**Task to complete**:
Can you rewrite all of the records below as a two-column CSV with the headers rank and name, one row per labeled line, with each field in double quotes and any line breaks turned into spaces? Leave the pictures out.

**Given entries**:
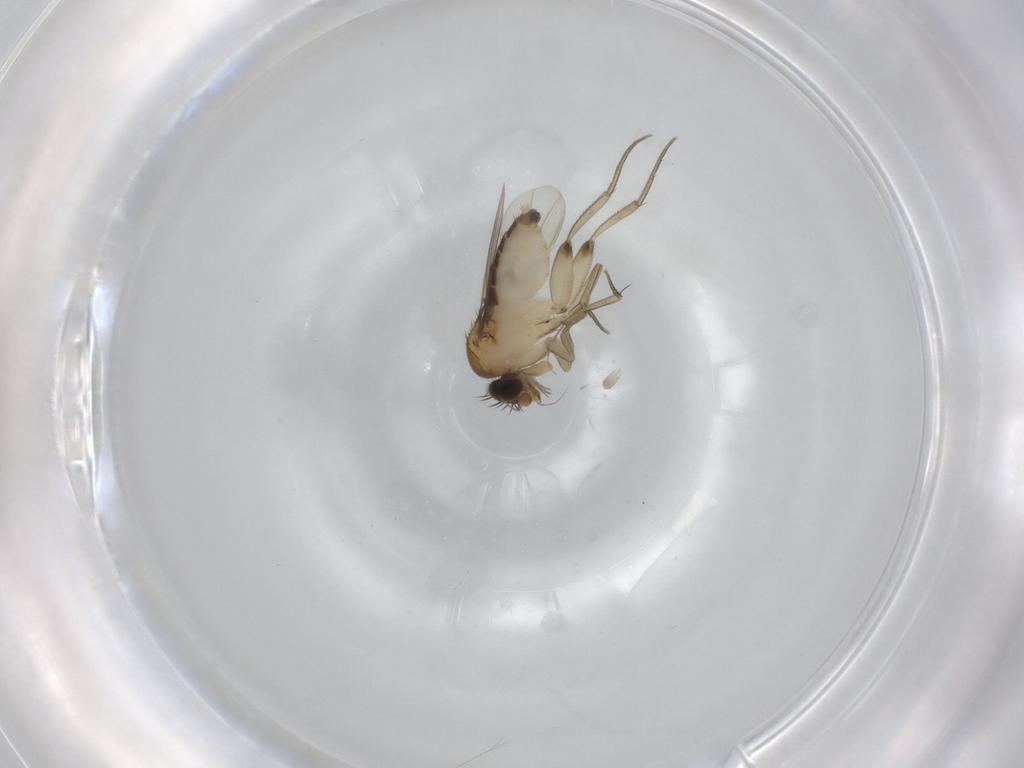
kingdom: Animalia
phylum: Arthropoda
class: Insecta
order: Diptera
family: Phoridae
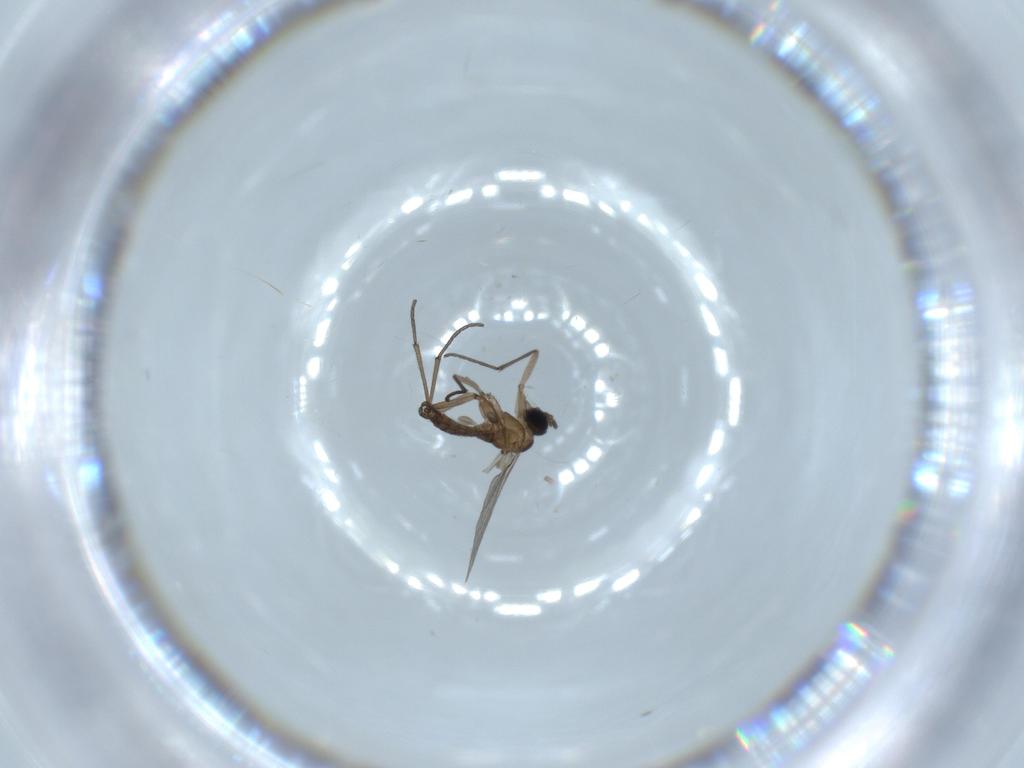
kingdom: Animalia
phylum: Arthropoda
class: Insecta
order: Diptera
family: Chironomidae
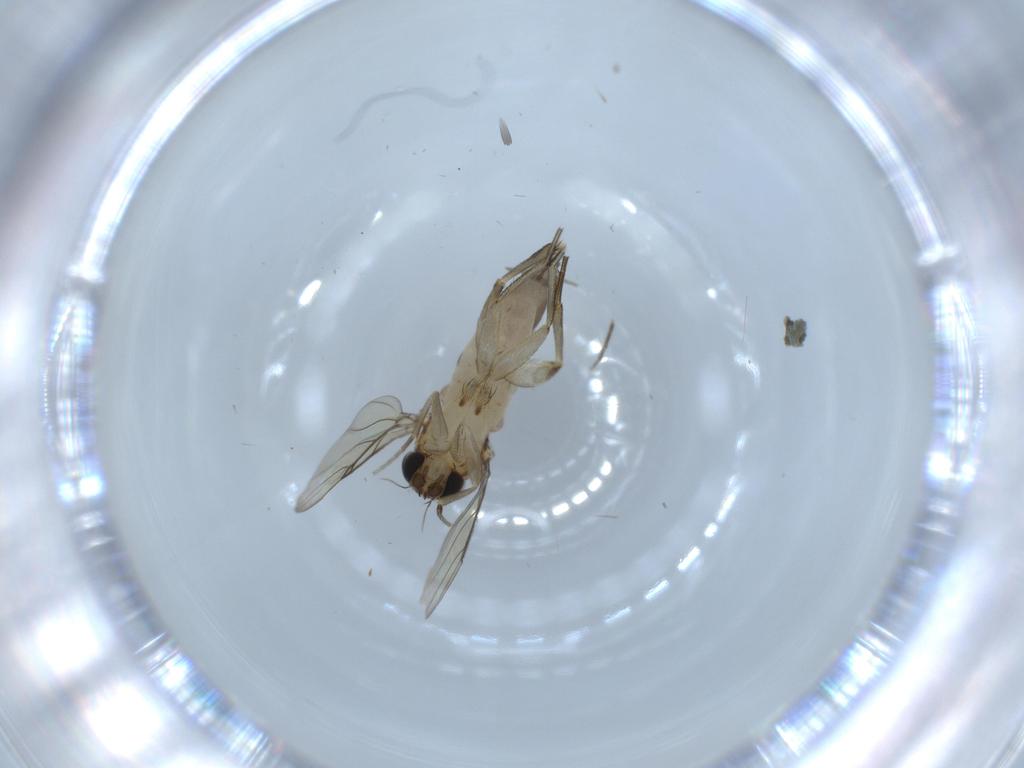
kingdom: Animalia
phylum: Arthropoda
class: Insecta
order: Diptera
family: Phoridae
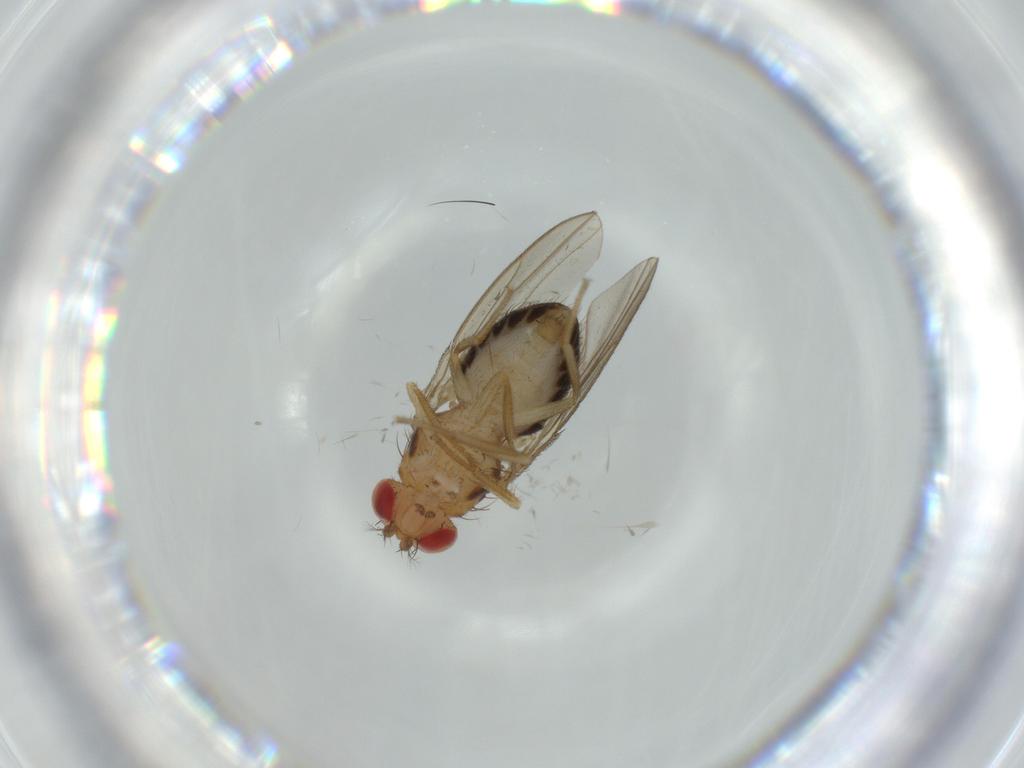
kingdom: Animalia
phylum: Arthropoda
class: Insecta
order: Diptera
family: Drosophilidae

**Expected output**:
rank,name
"kingdom:","Animalia"
"phylum:","Arthropoda"
"class:","Insecta"
"order:","Diptera"
"family:","Phoridae"
"kingdom:","Animalia"
"phylum:","Arthropoda"
"class:","Insecta"
"order:","Diptera"
"family:","Chironomidae"
"kingdom:","Animalia"
"phylum:","Arthropoda"
"class:","Insecta"
"order:","Diptera"
"family:","Phoridae"
"kingdom:","Animalia"
"phylum:","Arthropoda"
"class:","Insecta"
"order:","Diptera"
"family:","Drosophilidae"